Monday, April 15, 2013

The most influential article I've read in the last year- Kevin Drum's article on lead and crime.

Violent crime rates have fallen steadily across the U.S. over the last 30 years, which has been great for America. A few hypotheses have purported as to the "why." There's the "broken window" hypothesis that once cities like New York started to focus on the details they eventually reached a "tipping point" where low-crime areas became easier to perpetuate. Better policing, more money for police, a better economic environment have also been put forth. But econometric analysis debunked everything, especially for the continued fall in crime over recent years.  That brought about the controversial Steven Levitt hypothesis that legalized abortion caused potential criminals from poor mothers to be aborted-- something much harder to test and prove/disprove. I'd often pondered this puzzle when watching the evening news over the years. It seemed like one of the great unknowns around me.

Enter separate coincidental studies by several researchers on lead (the element--Pb) as a cause of violent behavior. Kevin Drum wrote a fantastic article for Mother Jones chronicling the discoveries:

"Put all this together and you have an astonishing body of evidence. We now have studies at the international level, the national level, the state level, the city level, and even the individual level. Groups of children have been followed from the womb to adulthood, and higher childhood blood lead levels are consistently associated with higher adult arrest rates for violent crimes. All of these studies tell the same story: Gasoline lead is responsible for a good share of the rise and fall of violent crime over the past half century."

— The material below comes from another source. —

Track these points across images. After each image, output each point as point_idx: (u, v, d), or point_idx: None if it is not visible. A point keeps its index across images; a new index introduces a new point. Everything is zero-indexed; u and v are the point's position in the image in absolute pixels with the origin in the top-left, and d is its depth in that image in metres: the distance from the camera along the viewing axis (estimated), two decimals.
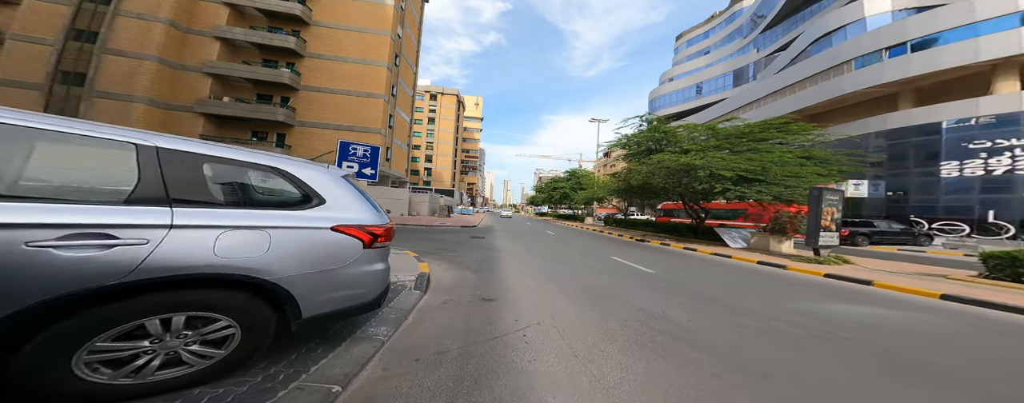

Drum's article had a huge impact on how I think about the mind and human behavior. I thought about it when I was dealing with very rowdy, often violent children in the Turkish classroom. I think about it when I see adults on the news commit violent crimes that make no sense. "Sin nature" is all too often the simple catch-all that Christians give to describe such things. But the last 30 years haven't seen a decline in the sin nature of people around the world. A person's environment plays a major role in behavior and his ability to control violent urges.  These studies seem to show that pretty clearly.

Drum is well left-of-center, and trumpets that it's government outlawing of leaded gasoline that plays the major role in reducing lead emissions. The market, left to its own devices, may have never banished the lead is the argument. I have no idea what the facts say on that, often industry is already eliminating harmful elements (see: child labor) before government gets involved.

But I highly recommend the article and its follow-ups just for the pure thought-provoking information about the effects of lead pollution on people and society.